Our layer2 provider has advised they have re-routed around the affected device and are currently working with the hardware vendor to establish why the device has failed in the way it has. We suspect there may be a short outage at a later date once services are re-routed back via this device but we will advise at the time.

HOR-DC – *at risk*

Our network monitoring has alerted us to multiple circuit failures within our Horsham facility. Initial diagnostics seem to show fibre breaks and we suspect this may be the result of civil contractors. Traffic is flowing across redundant paths in to the building with no loss of primary peering or transit, but should be considered “at risk” due to operating on redundant links.

Ethernet services that terminate in to our Horsham facility will have automatically failed over to backup if purchased.
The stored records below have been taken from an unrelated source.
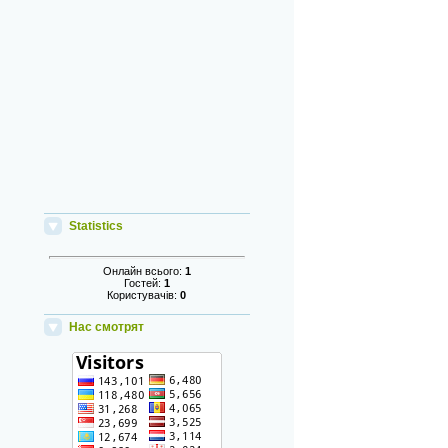
Statistics
Онлайн всього:
1
Гостей:
1
Користувачів:
0
Нас смотрят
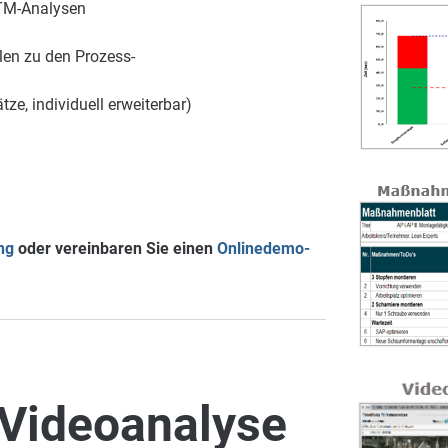
TM-Analysen
en zu den Prozess-
e, individuell erweiterbar)
ng
oder vereinbaren Sie einen
Onlinedemo-
Videoanalyse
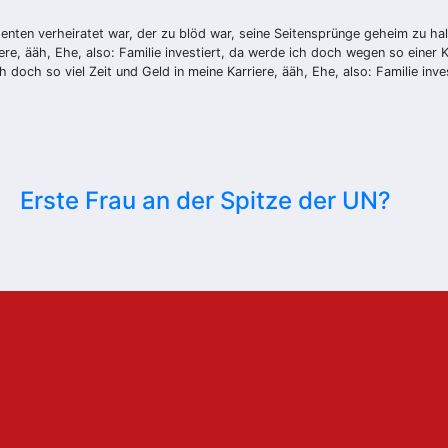
enten verheiratet war, der zu blöd war, seine Seitensprünge geheim zu hal
iere, ääh, Ehe, also: Familie investiert, da werde ich doch wegen so einer K
h doch so viel Zeit und Geld in meine Karriere, ääh, Ehe, also: Familie inv
Erste Frau an der Spitze der UN?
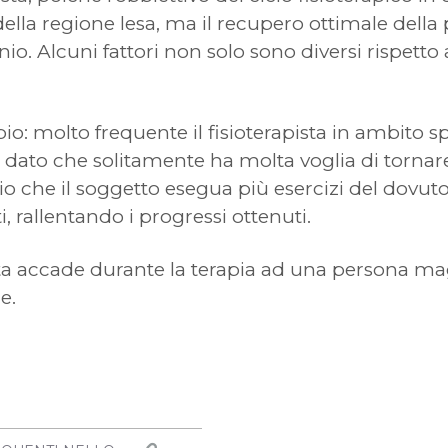
della regione lesa, ma il recupero ottimale della
io. Alcuni fattori non solo sono diversi rispetto 
: molto frequente il fisioterapista in ambito sp
dato che solitamente ha molta voglia di tornare a
schio che il soggetto esegua più esercizi del dovu
i, rallentando i progressi ottenuti.
 accade durante la terapia ad una persona mag
e.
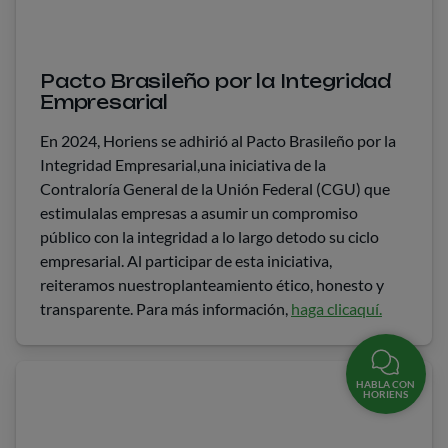
Pacto Brasileño por la Integridad
Empresarial
En 2024, Horiens se adhirió al Pacto Brasileño por la
Integridad Empresarial,una iniciativa de la
Contraloría General de la Unión Federal (CGU) que
estimulalas empresas a asumir un compromiso
público con la integridad a lo largo detodo su ciclo
empresarial. Al participar de esta iniciativa,
reiteramos nuestroplanteamiento ético, honesto y
transparente. Para más información,
haga clicaquí.
HABLA CON
HORIENS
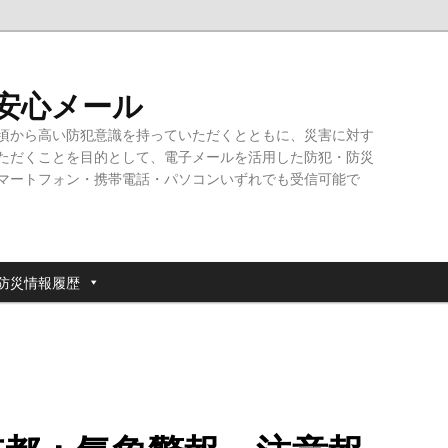
・安心メール
頃から高い防犯意識を持っていただくとともに、災害に対す
ただくことを目的として、電子メールを活用した防犯・防災
マートフォン・携帯電話・パソコンいずれでも受信可能で
防災情報履歴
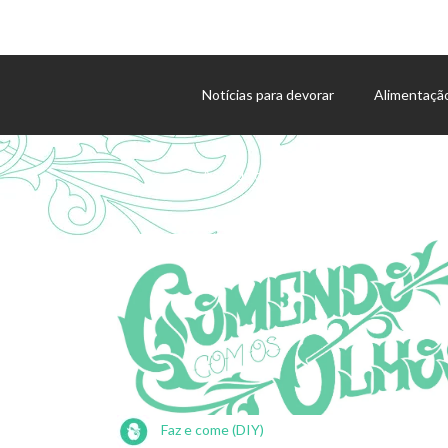
Notícias para devorar
Alimentaçã
Agenda de eventos
Faz e come (DIY)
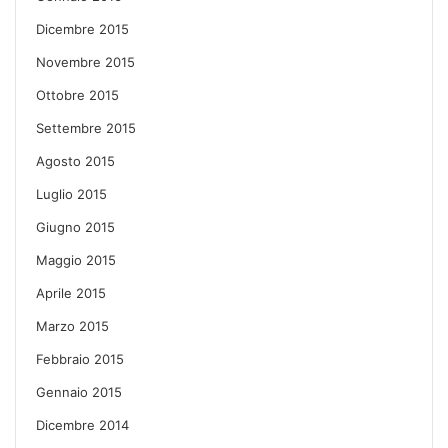
Dicembre 2015
Novembre 2015
Ottobre 2015
Settembre 2015
Agosto 2015
Luglio 2015
Giugno 2015
Maggio 2015
Aprile 2015
Marzo 2015
Febbraio 2015
Gennaio 2015
Dicembre 2014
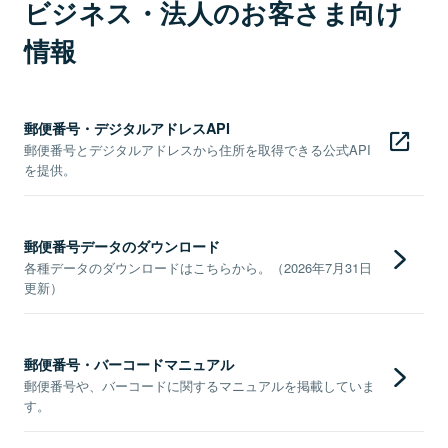
ビジネス・法人のお客さま向け
情報
郵便番号・デジタルアドレスAPI
郵便番号とデジタルアドレスから住所を取得できる公式API
を提供。
郵便番号データのダウンロード
各種データのダウンロードはこちらから。（2026年7月31日
更新）
郵便番号・バーコードマニュアル
郵便番号や、バーコードに関するマニュアルを掲載していま
す。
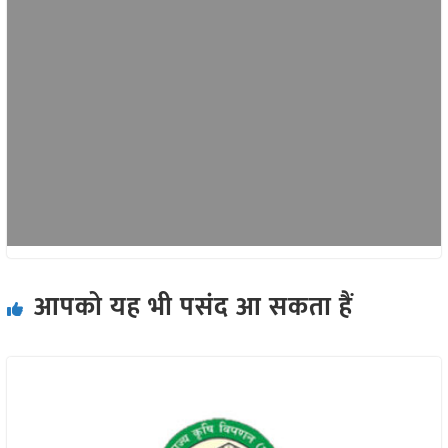
आपको यह भी पसंद आ सकता हैं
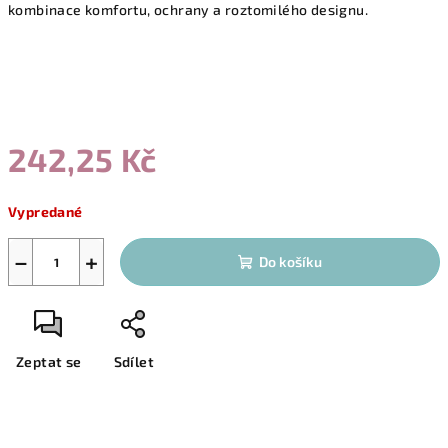
kombinace komfortu, ochrany a roztomilého designu.
242,25 Kč
Měrná
Vypredané
cena:
−
+
Do košíku
Zeptat se
Sdílet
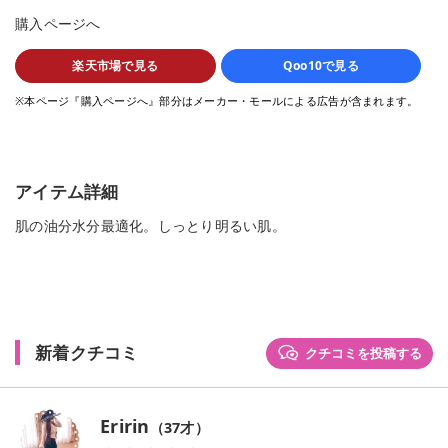
購入ページへ
楽天市場で見る
Qoo10で見る
※本ページ『購入ページへ』部分はメーカー・モールによる広告が含まれます。
アイテム詳細
肌の油分水分最適化。しっとり明るい肌。
新着クチコミ
クチコミを投稿する
Eririn
（
37
才）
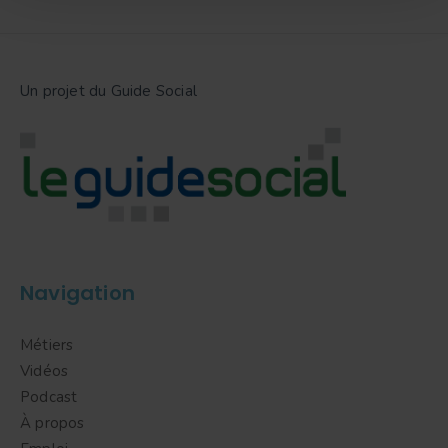
Un projet du Guide Social
Navigation
Métiers
Vidéos
Podcast
À propos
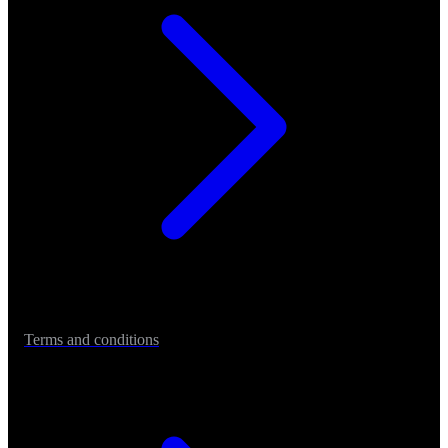
Terms and conditions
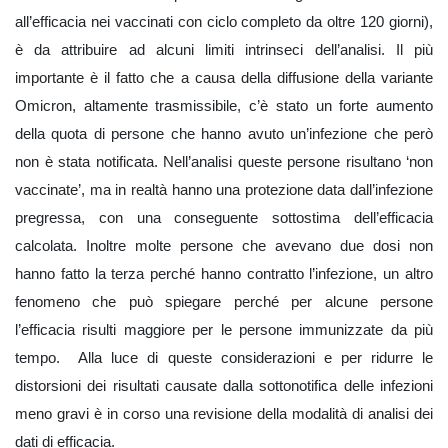
all’efficacia nei vaccinati con ciclo completo da oltre 120 giorni),
è da attribuire ad alcuni limiti intrinseci dell’analisi. Il più
importante è il fatto che a causa della diffusione della variante
Omicron, altamente trasmissibile, c’è stato un forte aumento
della quota di persone che hanno avuto un’infezione che però
non è stata notificata. Nell’analisi queste persone risultano ‘non
vaccinate’, ma in realtà hanno una protezione data dall’infezione
pregressa, con una conseguente sottostima dell’efficacia
calcolata. Inoltre molte persone che avevano due dosi non
hanno fatto la terza perché hanno contratto l’infezione, un altro
fenomeno che può spiegare perché per alcune persone
l’efficacia risulti maggiore per le persone immunizzate da più
tempo. Alla luce di queste considerazioni e per ridurre le
distorsioni dei risultati causate dalla sottonotifica delle infezioni
meno gravi è in corso una revisione della modalità di analisi dei
dati di efficacia.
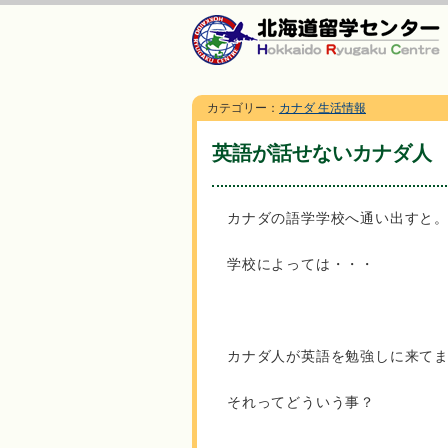
カテゴリー：
カナダ 生活情報
英語が話せないカナダ人
カナダの語学学校へ通い出すと
学校によっては・・・
カナダ人が英語を勉強しに来て
それってどういう事？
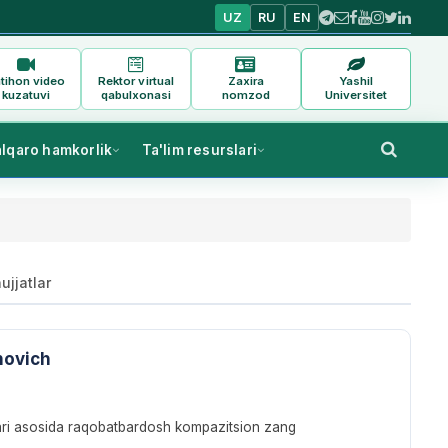
UZ
RU
EN
tihon video
Rektor virtual
Zaxira
Yashil
kuzatuvi
qabulxonasi
nomzod
Universitet
alqaro hamkorlik
Ta'lim resurslari
ujjatlar
novich
lari asosida raqobatbardosh kompazitsion zang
Faults have been logged with Openreach and we will keep updating this page as we know more.

UPDATE 01 – 12:01

We have seen all our “primary” fibre links recover and service has been restored, however no official update has been provided. We are still awaiting recovery of the other affected fibre links.

UPDATE 02 – 12:10

Openreach engineering teams are on route to our facility.

UPDATE 03 – 14:50

Openreach are on site

UPDATE 04 – 15:00 *FINAL*

All fiber links have been restored. Contractors working on the Openreach network had trapped one of our fibre tubes running that route and caused bends on the groups of affected fibre to the point light was unable to pass.

Tubing and fibres have been re run in the AG Node by Openreach and service has been restored.